The Brutalist
Imagine if this 4 hour movie dropped an hour and spent that money on wide shots. And maybe a few more drafts of the script. It would at least feel less claustrophobic and less stupid, if nothing else.
But wide shots and better dialogue wouldn't fix the hammy acting, the hopeless (often crass) plot decisions and the endless grasping at prestige. The Brutalist's heights are a fraction of the least important moments in any Paul Thomas Anderson film (a director this film desperately apes). By the end of its exhausting run time we realise The Brutalist is a profoundly shallow film made by immature hands.
There's something going on with the critical consensus around new American/European films at the moment. So many of the recently released films with significant acclaim are wafer thin - this, The Substance, Girl with the Needle, Love Lies Bleeding, basically anything Eggers releases. They're often by "younger" directors (e.g. those in their 40s or below) who are clearly film-literate, and have some degree of technical skill, but rarely the juice to make truly excellent, resilient work. The response, often by an equally film-literate audience, is enthusiastic praise. It's baffling, and a bummer to think that this unprecedented access to film, and the passion for it, has not taught us to see beyond the surface. Beyond empty signifiers.

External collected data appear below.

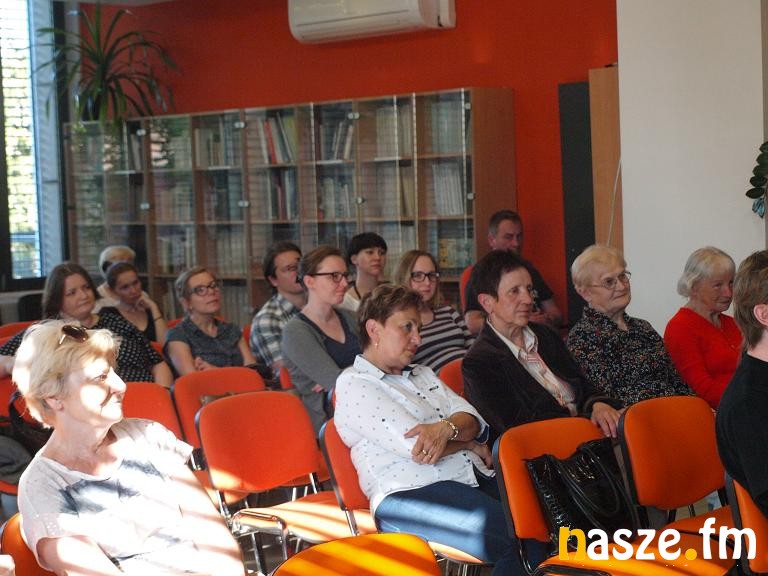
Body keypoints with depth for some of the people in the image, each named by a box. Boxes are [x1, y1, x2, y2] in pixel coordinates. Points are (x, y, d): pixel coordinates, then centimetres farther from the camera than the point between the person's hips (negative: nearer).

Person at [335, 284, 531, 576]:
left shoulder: (423, 374, 25)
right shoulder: (354, 384, 0)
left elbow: (474, 422, 11)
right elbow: (414, 447, -11)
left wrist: (446, 428, -13)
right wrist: (470, 444, 5)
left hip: (476, 477, 8)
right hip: (410, 495, -8)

Turbo-nominated The Brutalist is a nadir of this in some ways. It has the quality of a LLM-generated checklist of Serious Subject Matter with Startling One Perfect Shot Images. But it does not move us, make us think or compel us to learn something. Films don't have to do any of these things, of course, but all the truly great ones do. They make film an exciting way to mediate and think about the world. The Brutalist is the film equivalent of a kid wearing his dad's suit.